Managers are key to employee retention and productivity. But many companies don’t promote into management the people who would do the best job as managers.
The importance of first level managers to employee retention is a conclusion confirmed by many research studies. Motivating and coaching staff members helps employee engagement, which boosts retention and productivity both. But this will be easier if the right people are in the job in the first place.
The most common promotion method is to move your best workers into management. That sometimes works, but not always. Remember the Peter Principle, that people rise to their level of incompetence? People are promoted until they no longer do a good job, and then they stay in that position—doing a poor job.
Now three economists (Alan Benson, Danielle Li and Kelly Shue) have found hard evidence. They looked at sales managers at over 200 companies and found that promoting the best sales people hurt future sales. Dipping into the ranks for the people best-suited to management produces stronger sales.
This is probably true in many other fields. My computer programmer friends tell me the top coders are often not the top managers. A great cop may not be a good supervisor of other police officers.
But there is a risk in NOT promoting your best workers—you’ll discourage them. The possibility of promotion incents people to do their best.

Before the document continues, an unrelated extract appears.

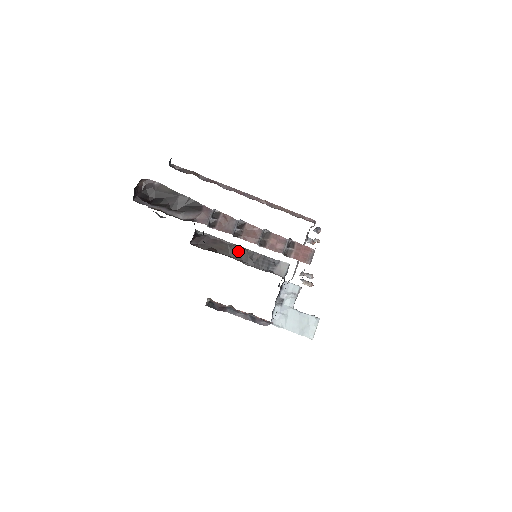
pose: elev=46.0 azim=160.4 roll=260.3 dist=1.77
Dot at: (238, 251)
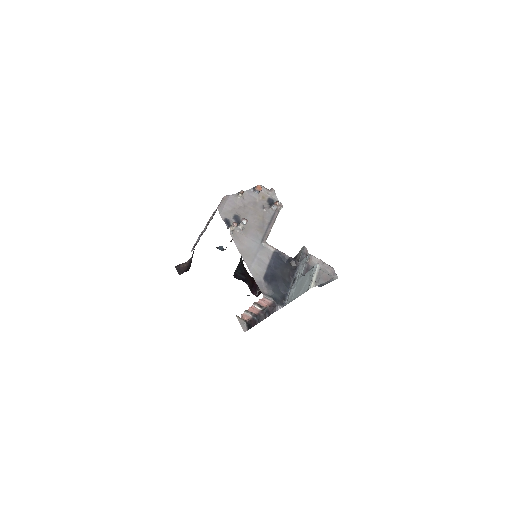
Dot at: occluded
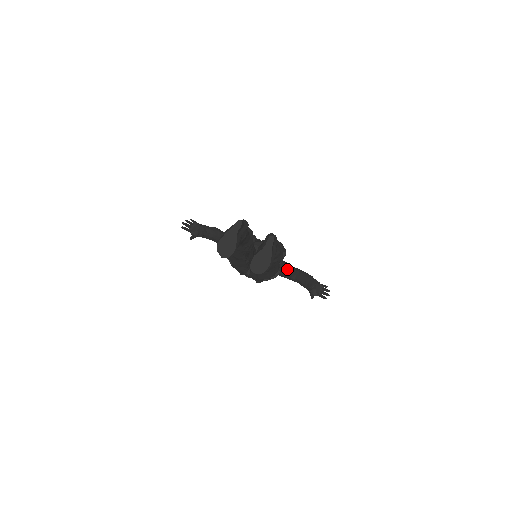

So consider this strategy. First, look at your top-performing people and let them know they may be managers someday. Provide “pre-training” so they understand the person-to-person work needed. It’s not just cracking the whip, as I’m sure you know—but maybe the workers don’t know. The best managers tailor their conversations to the individual employee. Some people thrive on competition, while others freeze. Some are motivated by interesting work, while others enjoy routine. Good managers knows each direct report well enough to encourage in the best possible way.